Doch wie sieht es in uns aus? Darf es da verschiedene Stimmen geben? Oder müssen wir alle eindeutig Stellung beziehen und eine Seite wählen – um die andere dann zu verurteilen, auszutreiben, zu bekämpfen. Im Namen des Friedens und der Sehnsucht danach müssten wir dann Freund und Feind benennen und stehen dabei selbst natürlich auf der Seite des Lichts.

Ich vermute, dass jeder von euch in seinem erweiterten Bekanntenkreis Menschen hat, mit denen er/sie sich trefflich über diese Dinge streiten könnte. Oder man vermeidet eben das verminte Terrain und bleibt freundlich – oberflächlich. Sicherlich nicht die schlechteste Variante in manchen Fällen.

Was mir dabei hilft, ist die Ahnung, dass es auch in mir Licht und Schatten gibt, dunkle Seelenanteile, die ich am liebsten gar nicht wahrnehmen würde. Da ist es doch besser, sie auf einen Arsch im Außen zu projizieren und sie mir so vom Leib zu halten, oder?

Ich habe dazu John o`Donohue , den großen irischen Meister der Seele, gefragt. Er sagt:

„Wir empfinden das Negative gerade deswegen als so bedrohlich, weil es uns zur Ausübung einer Kunst der Barmherzigkeit und Selbsterweiterung auffordert, vor der sich unser kleinliches Denken aufs Entschiedenste sträubt …

Dieser Rhythmus der Selbstbergung verlangt uns Großzügigkeit und Risikobereitschaft ab, und zwar nicht nur im inneren, sondern auch im äußeren, zwischenmenschlichen Bereich. Dies dürfte das schwierige Terrain sein, von dem Jesus sprach, als er uns ermahnte: „Liebet eure Feinde.“ Wir können bei der Auswahl unserer „Feinde“ nicht vorsichtig genug sein. Eine erwachte Seele sollte nur würdige „Feinde“ haben. Ein würdiger Feind kann uns unsere negativen Seiten und unsere Möglichkeiten offenbaren. Unsere Feinde lieben zu lernen bedeutet, eine Freiheit jenseits allen Grolls und aller Bedrohung zu erringen.“ (Anam Cara, das Buch der keltischen Weisheit, S.137)

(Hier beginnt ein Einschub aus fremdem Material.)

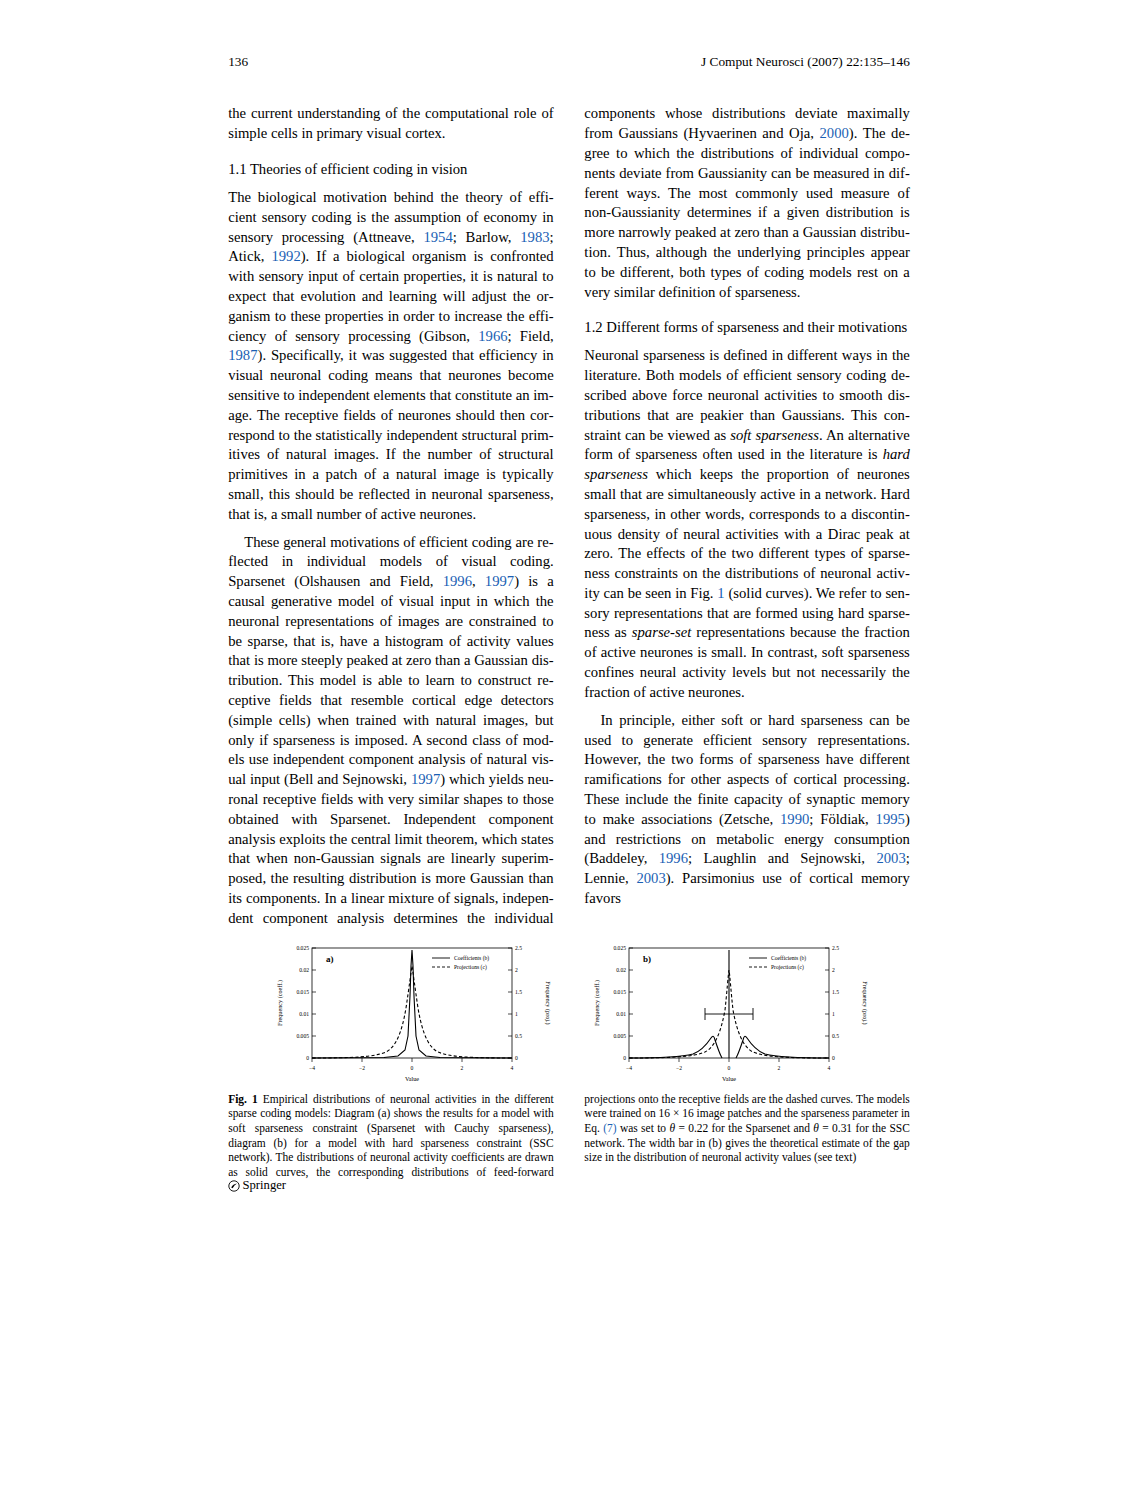136
J Comput Neurosci (2007) 22:135–146
the current understanding of the computational role of simple cells in primary visual cortex.
1.1 Theories of efficient coding in vision
The biological motivation behind the theory of efficient sensory coding is the assumption of economy in sensory processing (Attneave, 1954; Barlow, 1983; Atick, 1992). If a biological organism is confronted with sensory input of certain properties, it is natural to expect that evolution and learning will adjust the organism to these properties in order to increase the efficiency of sensory processing (Gibson, 1966; Field, 1987). Specifically, it was suggested that efficiency in visual neuronal coding means that neurones become sensitive to independent elements that constitute an image. The receptive fields of neurones should then correspond to the statistically independent structural primitives of natural images. If the number of structural primitives in a patch of a natural image is typically small, this should be reflected in neuronal sparseness, that is, a small number of active neurones.
These general motivations of efficient coding are reflected in individual models of visual coding. Sparsenet (Olshausen and Field, 1996, 1997) is a causal generative model of visual input in which the neuronal representations of images are constrained to be sparse, that is, have a histogram of activity values that is more steeply peaked at zero than a Gaussian distribution. This model is able to learn to construct receptive fields that resemble cortical edge detectors (simple cells) when trained with natural images, but only if sparseness is imposed. A second class of models use independent component analysis of natural visual input (Bell and Sejnowski, 1997) which yields neuronal receptive fields with very similar shapes to those obtained with Sparsenet. Independent component analysis exploits the central limit theorem, which states that when non-Gaussian signals are linearly superimposed, the resulting distribution is more Gaussian than its components. In a linear mixture of signals, independent component analysis determines the individual components whose distributions deviate maximally from Gaussians (Hyvaerinen and Oja, 2000). The degree to which the distributions of individual components deviate from Gaussianity can be measured in different ways. The most commonly used measure of non-Gaussianity determines if a given distribution is more narrowly peaked at zero than a Gaussian distribution. Thus, although the underlying principles appear to be different, both types of coding models rest on a very similar definition of sparseness.
1.2 Different forms of sparseness and their motivations
Neuronal sparseness is defined in different ways in the literature. Both models of efficient sensory coding described above force neuronal activities to smooth distributions that are peakier than Gaussians. This constraint can be viewed as soft sparseness. An alternative form of sparseness often used in the literature is hard sparseness which keeps the proportion of neurones small that are simultaneously active in a network. Hard sparseness, in other words, corresponds to a discontinuous density of neural activities with a Dirac peak at zero. The effects of the two different types of sparseness constraints on the distributions of neuronal activity can be seen in Fig. 1 (solid curves). We refer to sensory representations that are formed using hard sparseness as sparse-set representations because the fraction of active neurones is small. In contrast, soft sparseness confines neural activity levels but not necessarily the fraction of active neurones.
In principle, either soft or hard sparseness can be used to generate efficient sensory representations. However, the two forms of sparseness have different ramifications for other aspects of cortical processing. These include the finite capacity of synaptic memory to make associations (Zetsche, 1990; Földiak, 1995) and restrictions on metabolic energy consumption (Baddeley, 1996; Laughlin and Sejnowski, 2003; Lennie, 2003). Parsimonius use of cortical memory favors
0 0.005 0.01 0.015 0.02 0.025 0 0.5 1 1.5 2 2.5 −4 −2 0 2 4 Value Frequency (coeff.) Frequency (proj.) a) Coefficients (b) Projections (c)
0 0.005 0.01 0.015 0.02 0.025 0 0.5 1 1.5 2 2.5 −4 −2 0 2 4 Value Frequency (coeff.) Frequency (proj.) b) Coefficients (b) Projections (c)
Fig. 1 Empirical distributions of neuronal activities in the different sparse coding models: Diagram (a) shows the results for a model with soft sparseness constraint (Sparsenet with Cauchy sparseness), diagram (b) for a model with hard sparseness constraint (SSC network). The distributions of neuronal activity coefficients are drawn as solid curves, the corresponding distributions of feed-forward projections onto the receptive fields are the dashed curves. The models were trained on 16 × 16 image patches and the sparseness parameter in Eq. (7) was set to θ = 0.22 for the Sparsenet and θ = 0.31 for the SSC network. The width bar in (b) gives the theoretical estimate of the gap size in the distribution of neuronal activity values (see text)
Springer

Wow, das scheint eine gewaltige Aufgabe zu sein. Und eine gefährliche! Denn solch ein Wissen um die tieferen und verborgenen Anteile unserer Seele führt ja nicht zu einer weltabgewandten, kontemplativen Glückseligkeit, in der uns das Leiden der Welt nicht mehr berührt. Genau im Gegenteil führt es uns zu Mitgefühl: Als erstes mit uns selbst und unserer ganzen Gebrochenheit und dann mit den unerlösten Ereignissen im Außen.

Ich werde also weiterhin für Demokratie eintreten und auf die Straße gehen. Ich werde weiterhin das Gespräch mit potentiellen AFD Wählern suchen und ja, ich will sie auch überzeugen, dass die Alternative keine ist. Und zugleich werde ich wissen, dass all der Streit da draußen auch tief in mir ist.

Ich denke, das ist der einzige Weg zum Frieden.